バイスが手を差し伸べ、それを取ると笑顔を向ける。
バイスも、遠くから見ていたネストも、その表情は穏やかであった。
その真意は俺が勝利したからではなく、ロイドを殺さなかったからだろう。
「お兄ちゃん!」
ミアは瞳に涙を溜めながらも、笑顔で迎えてくれた。
ミアを抱きかかえロイドに向き直ると、バイスが会場を鎮めロイドは真実を語り始めた。
担当を取らない困った職員がいるというのを聞いて、狙ってミアを担当にしたこと。
ミノタウロスの討伐をせず角を別の街で買い揃え、それを納品したこと。
そして、ミアをダンジョンに置き去りにしたことだ。
その話を聞いた訓練場にいた者たちの反応は、公開処刑かと思うほど辛辣であった。
ブーイングの嵐。罵詈雑言が浴びせられ、響く怒号に物を投げられたりと散々であったが、自業自得だ。
冒険者に必要な物といえば、強さはもちろんのこと、信用も重要な要素。
それを地に落とす行為。侮蔑されても文句は言えないだろう。
「すいません……。すいません……」
ロイドは俺とミアの前で土下座し、泣きながら必死に謝っていた。
ミアは、それをあっさりと許したのだ。
真実が明らかになり、自分が悪くないことが証明された。それだけで満足だと言い、俺の胸の中で泣いていた。

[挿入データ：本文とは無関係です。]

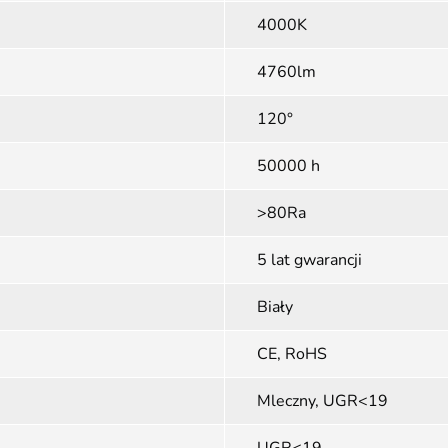
4000K
4760lm
120°
50000 h
>80Ra
5 lat gwarancji
Biały
CE, RoHS
Mleczny, UGR<19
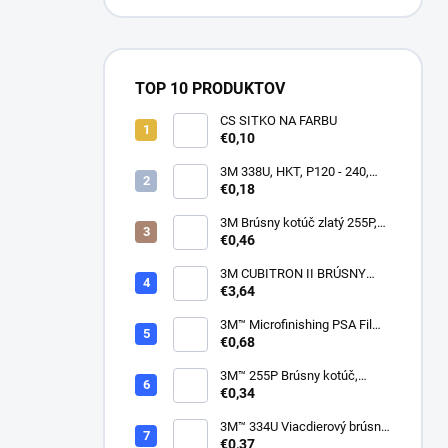
TOP 10 PRODUKTOV
CS SITKO NA FARBU
€0,10
3M 338U, HKT, P120 - 240,
150mm
€0,18
3M Brúsny kotúč zlatý 255P,
suchý zips, 15 dier, v
€0,46
zrnitostiach od P80 do P600,
150 mm
3M CUBITRON II BRÚSNY
PÁSIK, 10 X 330 MM
€3,64
3M™ Microfinishing PSA Film
Disc 268L, 9 Mic 3MIL, 37 mm
€0,68
x NH
3M™ 255P Brúsny kotúč,
suchý zips, bez dier, 75mm
€0,34
3M™ 334U Viacdierový brúsny
kotúč Purple 75mm
€0,37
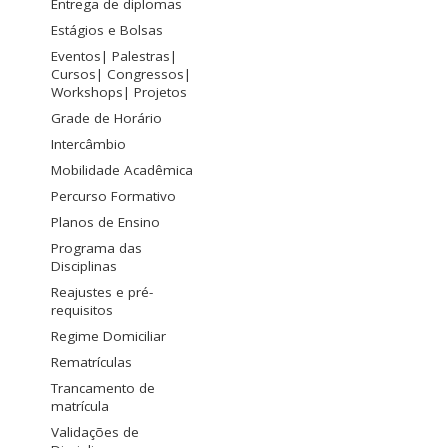
Entrega de diplomas
Estágios e Bolsas
Eventos| Palestras|
Cursos| Congressos|
Workshops| Projetos
Grade de Horário
Intercâmbio
Mobilidade Acadêmica
Percurso Formativo
Planos de Ensino
Programa das
Disciplinas
Reajustes e pré-
requisitos
Regime Domiciliar
Rematrículas
Trancamento de
matrícula
Validações de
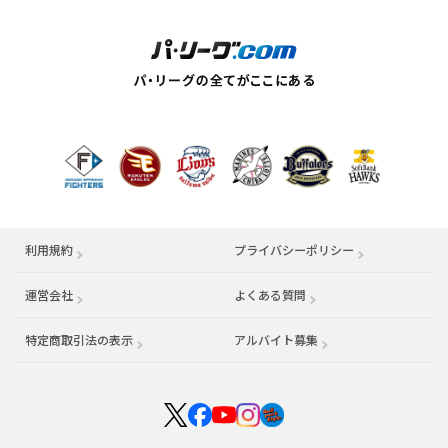
利用規約
プライバシーポリシー
運営会社
（別ウィンドウで開く）
よくある質問
特定商取引法の表示
アルバイト募集
（別ウィンドウで開く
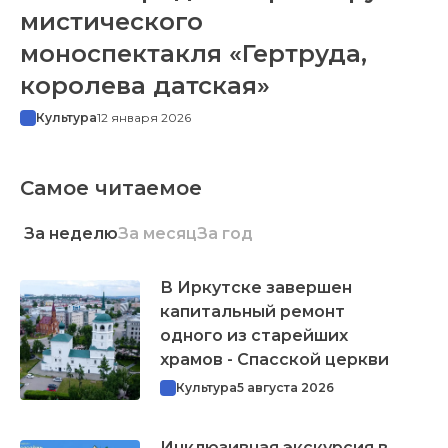
мистического
моноспектакля «Гертруда,
королева датская»
Культура
12 января 2026
Самое читаемое
За неделю
За месяц
За год
В Иркутске завершен
капитальный ремонт
одного из старейших
храмов - Спасской церкви
Культура
5 августа 2026
Инклюзивная экскурсия в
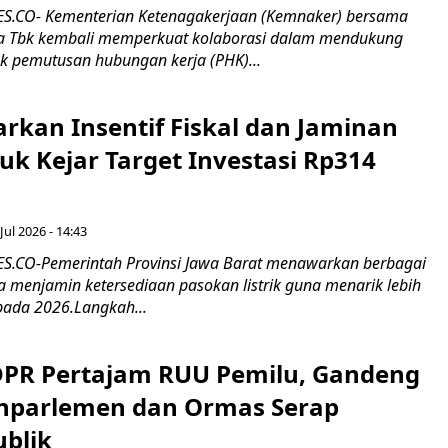
.CO- Kementerian Ketenagakerjaan (Kemnaker) bersama
 Tbk kembali memperkuat kolaborasi dalam mendukung
k pemutusan hubungan kerja (PHK)...
rkan Insentif Fiskal dan Jaminan
tuk Kejar Target Investasi Rp314
Jul 2026 - 14:43
.CO-Pemerintah Provinsi Jawa Barat menawarkan berbagai
erta menjamin ketersediaan pasokan listrik guna menarik lebih
pada 2026.Langkah...
 DPR Pertajam RUU Pemilu, Gandeng
nparlemen dan Ormas Serap
ublik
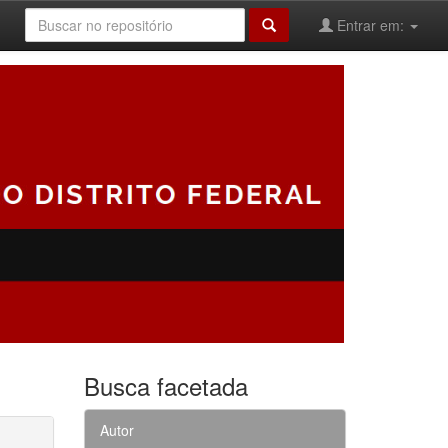
Entrar em:
Busca facetada
Autor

一生背負って生きていかなければならないと思っていた不遇な過去。それが取り除かれたのだ。感極まってしまったのだろう。
ミアが泣き止むと、ギルド職員や冒険者たちが集まり、次々に謝罪の言葉を口にしていた。
ミアはそんな彼らをぞんざいにはせず、丁寧に対応していたのだ。
――しかし、その中にマルコとニーナの姿はなかった。
――――――――――
ミアは九条と出会うまで、天使様を怨むこともあった。
(なぜ私なんかを助けたのか……)
命を救った代償がこの仕打ちなら、死んだ方がマシだとさえ考えたこともあった。
(でも、お兄ちゃんは私を信じてくれた……)
その上、広まっていた誤解を解いて見せたのだ。これ以上、なにを望むことがあろうか。
王都になんか来たくはなかった。だが、今は違う。
来てよかった――。
それが心の底から込み上げてくる正直な想いであったのだ。